I smiled to myself, playfully pretending Jong-Un responded to the example set by kids in America. After all, many in the U.S. like to say our country was founded by faithful Christians who shaped our core principles. And indeed, Jesus said, before you reach to remove the splinter in your brother's eye, be sure to first remove the log in your own. (Matthew 7:5) In other words, you have no credibility to tell someone else to change until you change yourself. So, for example, it makes little sense for a fat guy like me to call out someone else on his or her addiction, whatever it is. Now, if I drop 40 pounds, they just might pay attention to me. I might not even have to say a thing and they'll ask me, "How did you do it? Tell me how you conquered your demons." So, it was amusing to fantasize that U.S. kids fighting for peace and disarmament inside America influenced a foreign leader's view on weapons of mass destruction.

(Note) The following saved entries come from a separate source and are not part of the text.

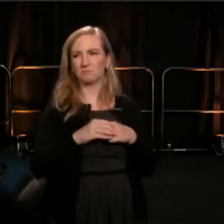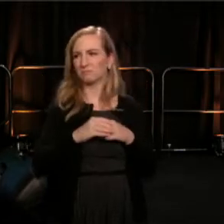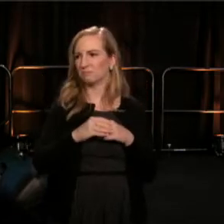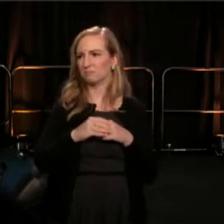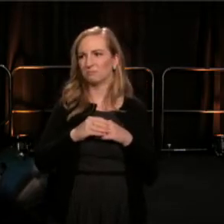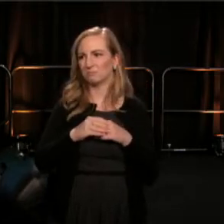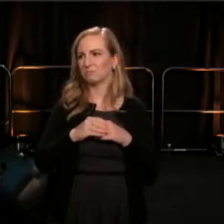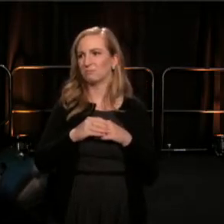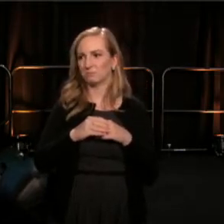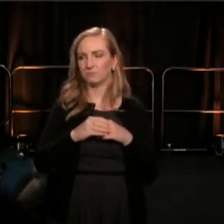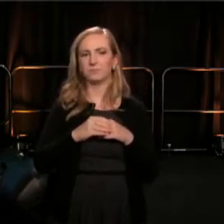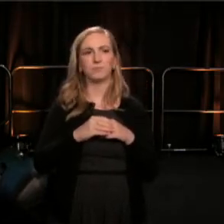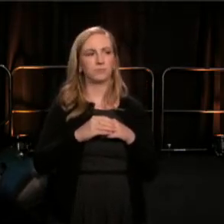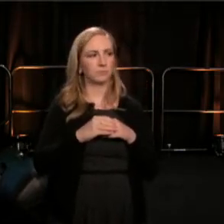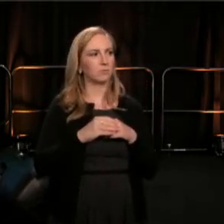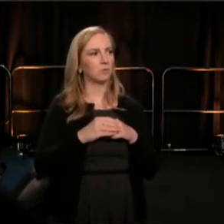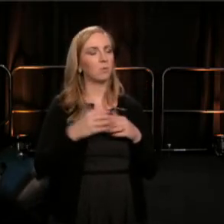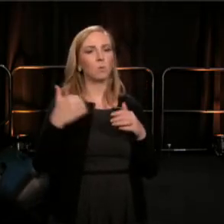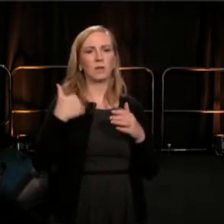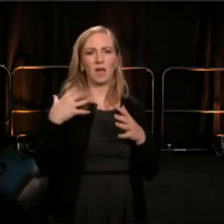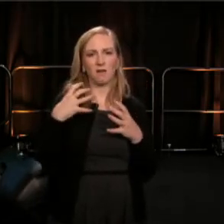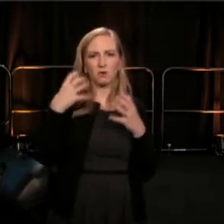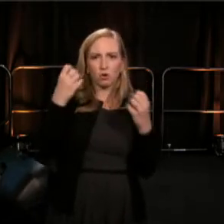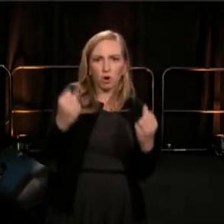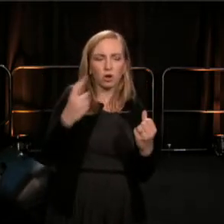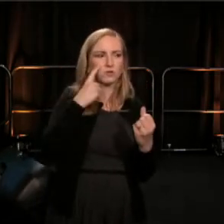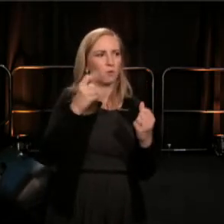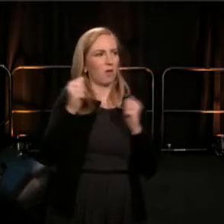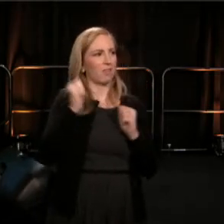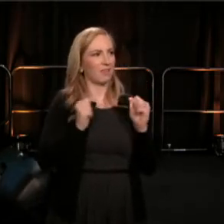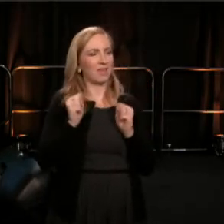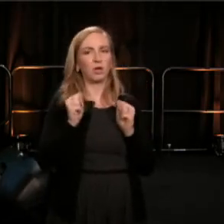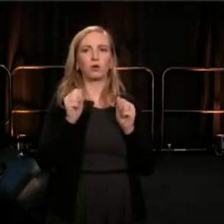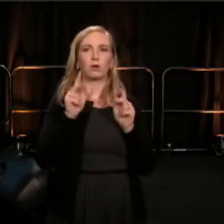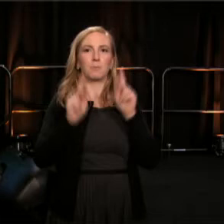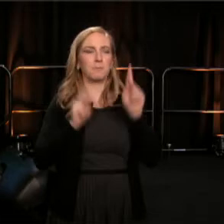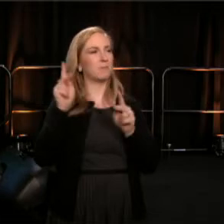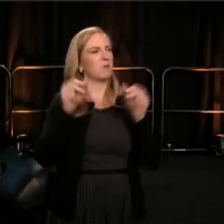We carry the courage of theater people posting all gender signs on bathrooms,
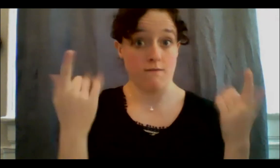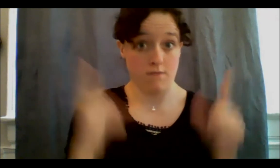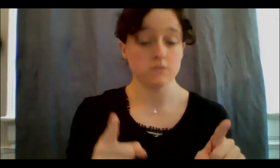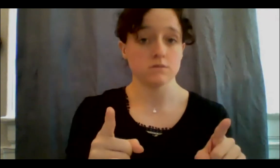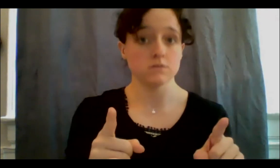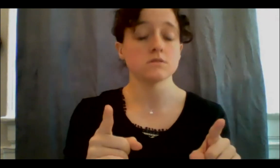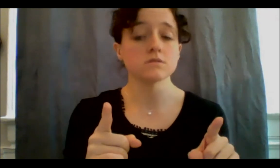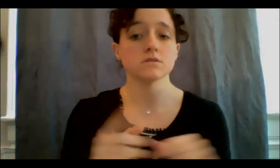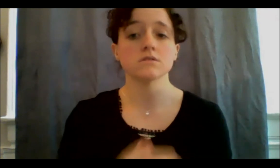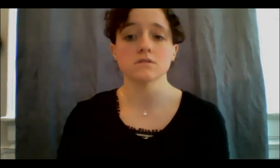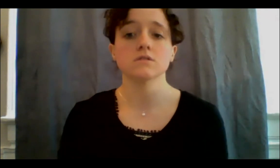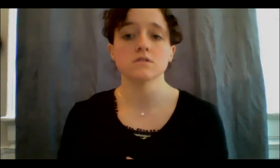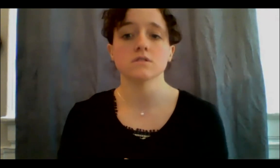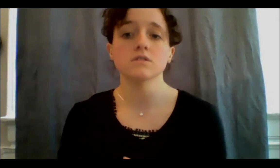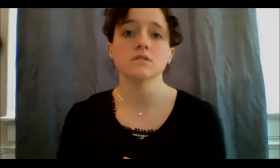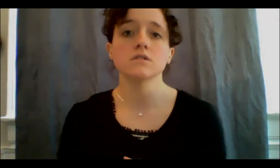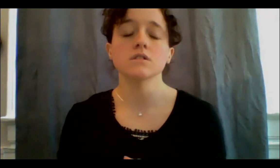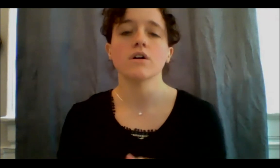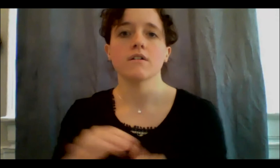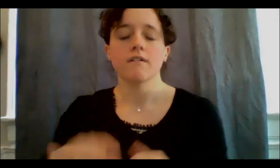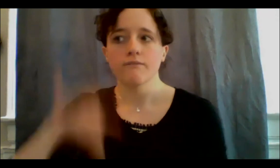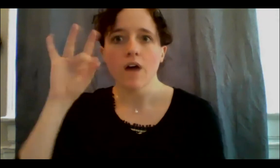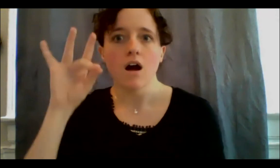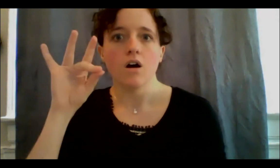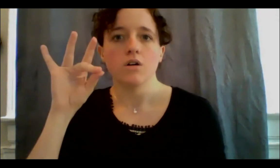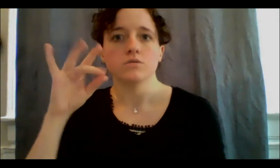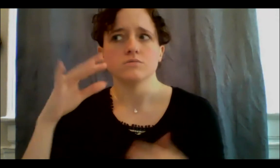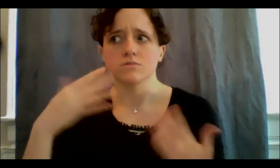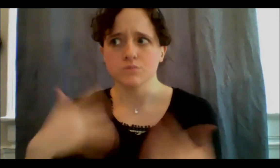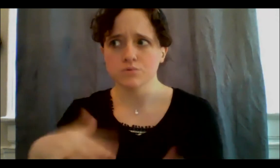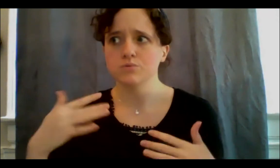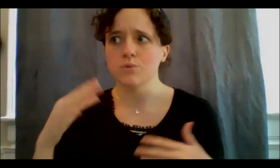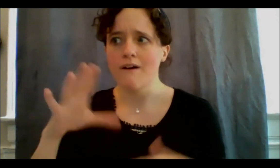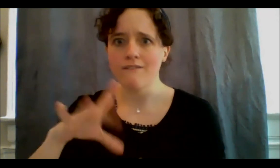to actually get Indigenous food products. So, running this restaurant isn't like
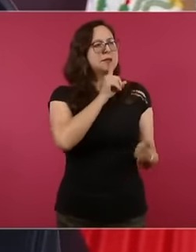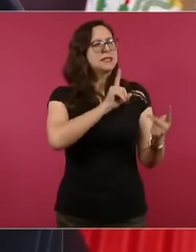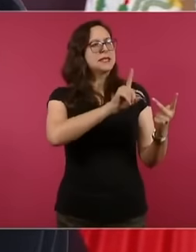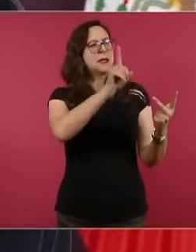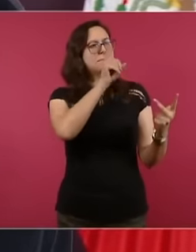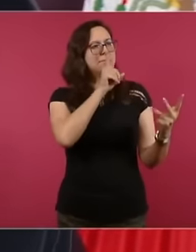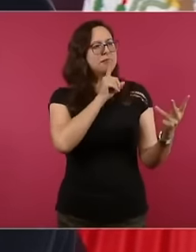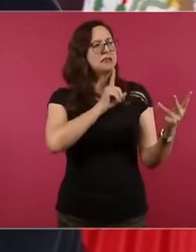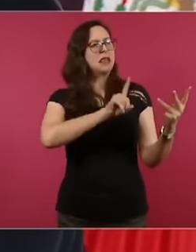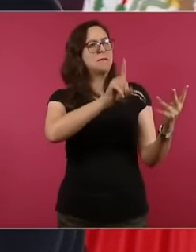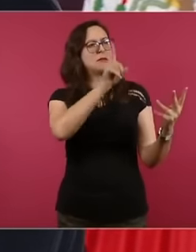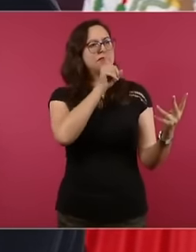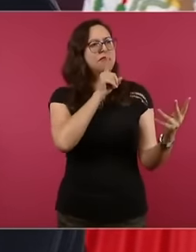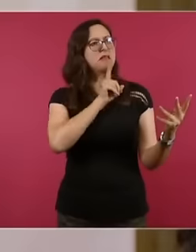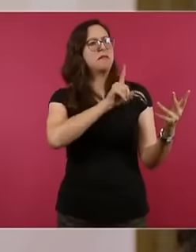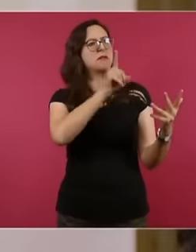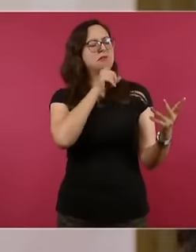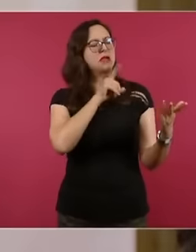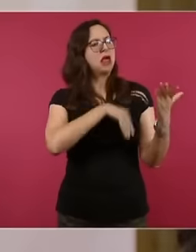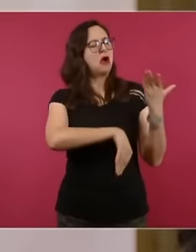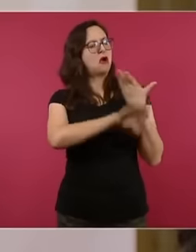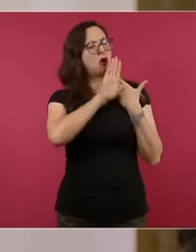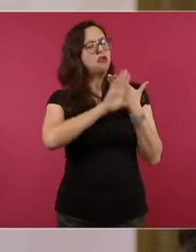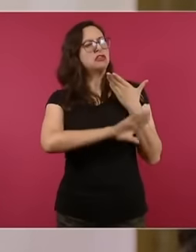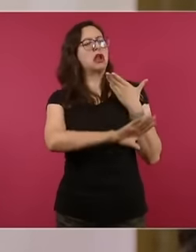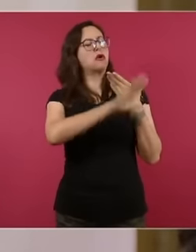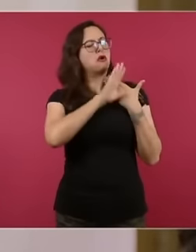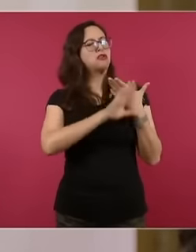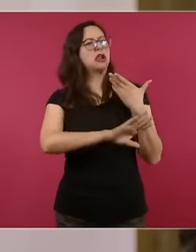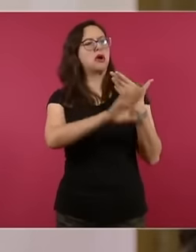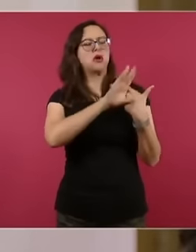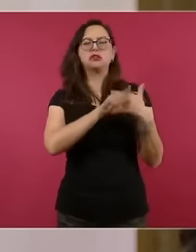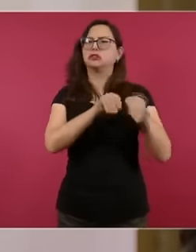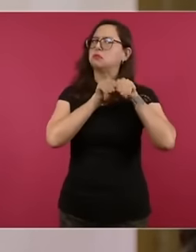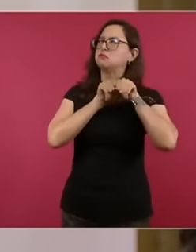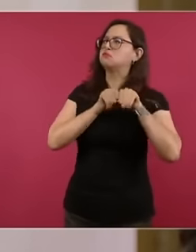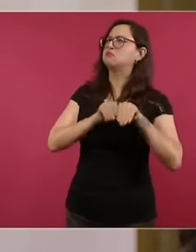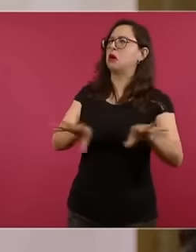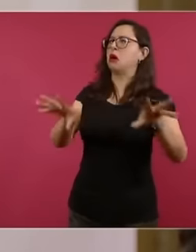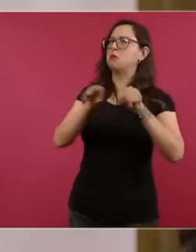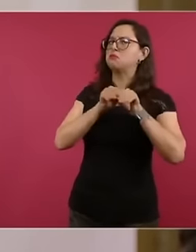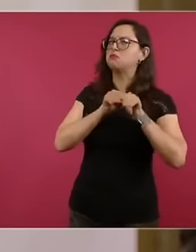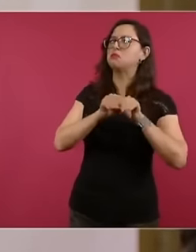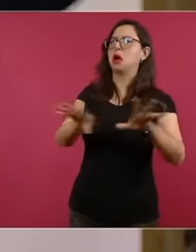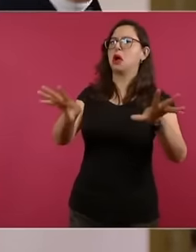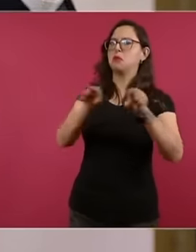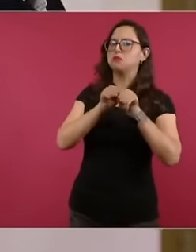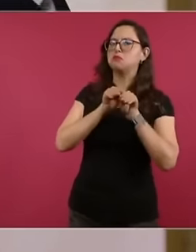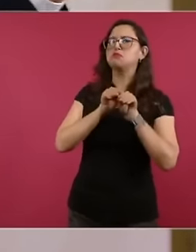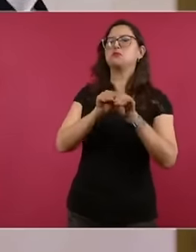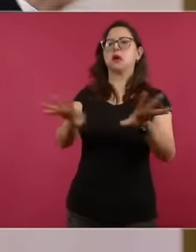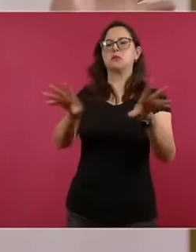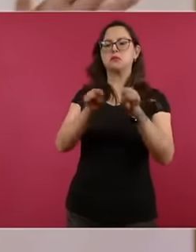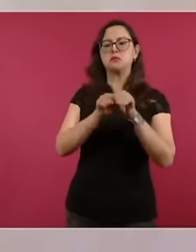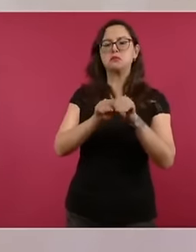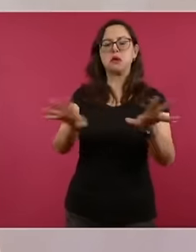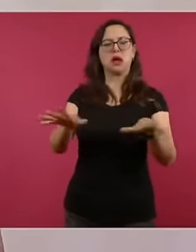slandering as president of Mexico, that is, it is not Andrés Manuel,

But then, early this morning, another tortured gunman with a semi-automatic weapon, the kind the U.S. kids are protesting, shot up a Waffle House parking lot and dining area at 3 a.m. in Antioch, Tennessee, near Nashville. The alleged shooter is Travis Reinking, 29, of Morton, Illinois. He's on the run and dangerous, possibly carrying two more weapons.
Those who staunchly defend gun rights often say, "Guns don't kill people. People do." And if that logic is correct, then the reverse is also true. "Guns don't project people. People do." We saw proof of it at the recent Parkland, Florida school shooting and again early this morning at the Waffle House. At the Florida high school, an armed law enforcement officer failed to enter the school to defend the kids while the shooter fired away killing 17. But this morning, another 29-year-old, James Shaw, a restaurant patron, summoned the courage to battle the gunman and wrestle his AR-15 from him. Shaw, who was unarmed, made a decision that he was not going to allow Reinking to easily kill him. He stepped up to battle the shooter, mano-a-mano, burning his arm on the sizzling weapon. The result, Shaw disarmed Reinking and tossed the murder's weapon over the dining counter and out of the madman's reach. Reinking fled the scene. Four were dead, two more injured, but tonight police are calling Shaw a hero as the manhunt for Reinking continues. They say Shaw's decision to take on the gunman saved many more lives than his own.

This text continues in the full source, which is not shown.